PHO 0.00% 5.8¢ phosco ltd

Interesting update by CNL on 13/4/15, it doesn’t look very...

  1. 84 Posts.
    Interesting update by CNL on 13/4/15, it doesn’t look very encouraging for us poor long suffering shareholders.

    According to the latest CNL update a cash call was made on 21 October 2014 for US$3.3 million (approx. A$3,75m) by CPSA from Celamin. In the CNL rights issue offer document - 4 November 14 – it showed a "use of funds" for minimum raise (A$7.575 million) providing only A$3.15 million for the Chaketma Joint Venture, it made no mention of the cash call. CNL now says the US$3.3 million cash call not "justified", but why did they sign an Agreement on 10 December 14 if they not legally obliged to do so?


    By signing this CNL must have believed they were in default.


    Looking to the use of funds page 24 of rights issue offer document, after expenses and repaying loans to African Lion CNL would have been in an underfunded position and unable to pay this cash call if it only did the minimum raise.

    CNL announced on 12 December 2014 that the Rights Issue closed on 10 December and then on 18 December 2014 CNL announced it had successfully raised A$7.575 million, the minimum!
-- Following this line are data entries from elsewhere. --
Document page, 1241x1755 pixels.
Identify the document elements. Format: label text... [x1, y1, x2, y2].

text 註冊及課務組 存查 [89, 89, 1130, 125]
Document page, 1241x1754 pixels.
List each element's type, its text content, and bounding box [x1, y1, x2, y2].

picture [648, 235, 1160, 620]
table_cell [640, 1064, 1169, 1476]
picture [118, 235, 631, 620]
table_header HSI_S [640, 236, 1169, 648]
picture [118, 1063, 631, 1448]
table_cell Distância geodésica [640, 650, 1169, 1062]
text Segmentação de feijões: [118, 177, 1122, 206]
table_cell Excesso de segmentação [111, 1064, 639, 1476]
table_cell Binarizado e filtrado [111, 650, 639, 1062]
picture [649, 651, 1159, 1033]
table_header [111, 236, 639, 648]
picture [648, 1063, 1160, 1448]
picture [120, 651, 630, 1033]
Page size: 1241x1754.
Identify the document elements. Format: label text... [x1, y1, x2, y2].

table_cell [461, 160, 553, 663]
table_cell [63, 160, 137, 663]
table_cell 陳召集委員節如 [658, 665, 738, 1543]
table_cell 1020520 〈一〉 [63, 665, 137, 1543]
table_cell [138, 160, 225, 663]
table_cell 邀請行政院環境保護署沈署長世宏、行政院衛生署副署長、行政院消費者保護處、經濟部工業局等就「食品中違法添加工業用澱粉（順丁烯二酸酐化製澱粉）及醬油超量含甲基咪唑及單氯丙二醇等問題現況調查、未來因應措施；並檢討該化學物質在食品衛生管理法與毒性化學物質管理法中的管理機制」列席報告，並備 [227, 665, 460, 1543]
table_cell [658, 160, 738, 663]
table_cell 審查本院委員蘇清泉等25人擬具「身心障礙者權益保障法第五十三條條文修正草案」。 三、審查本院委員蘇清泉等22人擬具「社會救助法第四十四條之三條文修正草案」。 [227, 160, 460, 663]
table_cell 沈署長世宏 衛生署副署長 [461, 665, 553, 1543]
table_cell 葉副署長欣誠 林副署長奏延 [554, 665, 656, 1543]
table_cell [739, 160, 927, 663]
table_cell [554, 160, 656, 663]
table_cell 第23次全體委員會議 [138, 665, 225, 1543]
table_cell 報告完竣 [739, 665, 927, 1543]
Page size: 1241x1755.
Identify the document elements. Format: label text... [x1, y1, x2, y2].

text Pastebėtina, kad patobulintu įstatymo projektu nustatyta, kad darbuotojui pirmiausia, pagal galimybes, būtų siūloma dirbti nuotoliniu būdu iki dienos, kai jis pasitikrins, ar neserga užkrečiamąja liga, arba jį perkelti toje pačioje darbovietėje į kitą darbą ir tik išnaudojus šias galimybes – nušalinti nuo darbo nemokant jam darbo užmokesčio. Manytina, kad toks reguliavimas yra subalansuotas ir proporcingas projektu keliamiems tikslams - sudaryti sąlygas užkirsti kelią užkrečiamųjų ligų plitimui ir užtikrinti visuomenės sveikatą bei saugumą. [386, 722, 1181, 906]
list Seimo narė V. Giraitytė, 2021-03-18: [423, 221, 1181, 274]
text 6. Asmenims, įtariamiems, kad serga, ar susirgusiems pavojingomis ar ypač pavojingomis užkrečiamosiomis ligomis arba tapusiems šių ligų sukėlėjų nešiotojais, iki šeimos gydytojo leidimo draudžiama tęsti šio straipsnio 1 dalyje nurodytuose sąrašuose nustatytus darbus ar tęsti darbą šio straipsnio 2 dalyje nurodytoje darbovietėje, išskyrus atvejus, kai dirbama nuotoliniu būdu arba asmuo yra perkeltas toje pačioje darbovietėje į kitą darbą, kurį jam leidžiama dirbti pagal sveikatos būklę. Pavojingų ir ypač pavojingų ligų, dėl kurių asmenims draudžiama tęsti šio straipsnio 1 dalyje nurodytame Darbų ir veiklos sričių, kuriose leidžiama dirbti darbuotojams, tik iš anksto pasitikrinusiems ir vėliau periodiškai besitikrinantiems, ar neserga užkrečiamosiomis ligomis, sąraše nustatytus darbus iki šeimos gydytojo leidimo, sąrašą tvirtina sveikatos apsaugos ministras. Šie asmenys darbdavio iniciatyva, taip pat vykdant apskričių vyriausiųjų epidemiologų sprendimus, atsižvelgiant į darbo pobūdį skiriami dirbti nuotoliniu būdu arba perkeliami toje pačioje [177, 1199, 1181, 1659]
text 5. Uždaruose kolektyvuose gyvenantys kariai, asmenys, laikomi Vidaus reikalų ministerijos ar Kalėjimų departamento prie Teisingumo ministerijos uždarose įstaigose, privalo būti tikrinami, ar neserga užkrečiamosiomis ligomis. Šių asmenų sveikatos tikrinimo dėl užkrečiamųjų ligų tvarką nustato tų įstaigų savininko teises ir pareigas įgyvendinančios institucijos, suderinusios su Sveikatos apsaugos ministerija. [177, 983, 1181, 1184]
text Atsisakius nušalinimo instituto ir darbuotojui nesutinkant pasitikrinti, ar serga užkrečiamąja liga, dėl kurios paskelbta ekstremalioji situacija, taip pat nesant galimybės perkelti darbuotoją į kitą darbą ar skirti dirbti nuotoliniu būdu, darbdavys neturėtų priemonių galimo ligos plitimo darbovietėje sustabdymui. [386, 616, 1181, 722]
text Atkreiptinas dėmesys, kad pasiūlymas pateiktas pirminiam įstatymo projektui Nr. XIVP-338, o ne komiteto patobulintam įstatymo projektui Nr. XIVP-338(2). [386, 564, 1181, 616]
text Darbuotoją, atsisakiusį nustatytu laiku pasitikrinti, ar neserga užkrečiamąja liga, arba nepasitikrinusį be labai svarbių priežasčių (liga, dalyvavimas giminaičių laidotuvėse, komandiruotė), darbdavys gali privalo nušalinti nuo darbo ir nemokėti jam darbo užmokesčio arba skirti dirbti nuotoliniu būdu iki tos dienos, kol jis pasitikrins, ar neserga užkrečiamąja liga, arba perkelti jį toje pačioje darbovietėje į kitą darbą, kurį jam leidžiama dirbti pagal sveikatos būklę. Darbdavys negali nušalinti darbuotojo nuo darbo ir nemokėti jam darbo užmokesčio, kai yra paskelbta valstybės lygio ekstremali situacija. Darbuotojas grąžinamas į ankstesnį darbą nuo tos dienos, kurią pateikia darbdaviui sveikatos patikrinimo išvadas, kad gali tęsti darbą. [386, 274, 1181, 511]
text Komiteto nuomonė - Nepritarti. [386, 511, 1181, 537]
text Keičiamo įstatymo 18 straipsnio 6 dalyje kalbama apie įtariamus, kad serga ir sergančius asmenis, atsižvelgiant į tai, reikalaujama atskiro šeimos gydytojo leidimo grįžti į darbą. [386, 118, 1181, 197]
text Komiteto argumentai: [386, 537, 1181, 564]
The Company Directors would have known that this would be the case as any director worth their fees would be monitoring the subscriptions from shareholders on a daily basis during period the Right Issue was open. They would do this because they have to be in a position to advise the underwriters what their exposure will be.

    The question then is what time of day was the agreement on 10 December 2014 signed, was it signed at the CNL offices in Melbourne or in Tunisia and was before or after the closing of the Rights Issue? There is a difference of 10hours between Tunis and Melbourne during daylight savings.

    If it was after, the Company was not only in default but would seem to have not have had enough money to even satisfy the cash call based on the offer document, and why was the default or this change not announced.
    Did Celamin advise Patersons as the underwriters of this situation?

    With one unannounced default notice for US$3.3 million (rectified at the last minute by Agreement 10 December 14) and presumably now aware of the default process - How did Celamin manage to mismanage the payment of the January 15 cash call of US$2 million? It would be interesting for shareholders to know what actually happened?

    The result appears to be that Celamin is no longer a shareholder in the Chaketma project.